§ Task instructions
In the answer, give only the lines from the one containing "561 135 137.75" to the end of the listing below, each reproduced word for word.

##### Material provided

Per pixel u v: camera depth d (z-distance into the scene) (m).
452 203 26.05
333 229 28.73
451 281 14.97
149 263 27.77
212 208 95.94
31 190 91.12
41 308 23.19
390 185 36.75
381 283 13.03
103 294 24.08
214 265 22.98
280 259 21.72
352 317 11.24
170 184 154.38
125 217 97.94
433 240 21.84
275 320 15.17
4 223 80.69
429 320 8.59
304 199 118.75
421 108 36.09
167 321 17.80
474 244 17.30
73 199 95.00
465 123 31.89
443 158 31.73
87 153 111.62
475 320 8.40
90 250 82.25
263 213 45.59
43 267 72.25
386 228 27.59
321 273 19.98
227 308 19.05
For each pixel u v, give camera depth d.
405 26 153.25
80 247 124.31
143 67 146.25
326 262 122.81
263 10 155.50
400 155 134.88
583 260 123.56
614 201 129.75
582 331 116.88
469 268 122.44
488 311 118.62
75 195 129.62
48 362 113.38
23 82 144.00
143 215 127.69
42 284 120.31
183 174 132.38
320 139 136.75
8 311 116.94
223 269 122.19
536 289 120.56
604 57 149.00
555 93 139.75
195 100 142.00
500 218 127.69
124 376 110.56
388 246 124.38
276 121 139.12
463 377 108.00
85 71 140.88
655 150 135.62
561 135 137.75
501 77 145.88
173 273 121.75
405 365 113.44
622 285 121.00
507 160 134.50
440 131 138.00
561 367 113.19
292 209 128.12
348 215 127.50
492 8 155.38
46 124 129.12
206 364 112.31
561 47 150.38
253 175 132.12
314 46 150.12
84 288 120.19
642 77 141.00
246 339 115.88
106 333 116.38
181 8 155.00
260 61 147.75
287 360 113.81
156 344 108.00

##########

§ Finished exercise
561 135 137.75
501 77 145.88
173 273 121.75
405 365 113.44
622 285 121.00
507 160 134.50
440 131 138.00
561 367 113.19
292 209 128.12
348 215 127.50
492 8 155.38
46 124 129.12
206 364 112.31
561 47 150.38
253 175 132.12
314 46 150.12
84 288 120.19
642 77 141.00
246 339 115.88
106 333 116.38
181 8 155.00
260 61 147.75
287 360 113.81
156 344 108.00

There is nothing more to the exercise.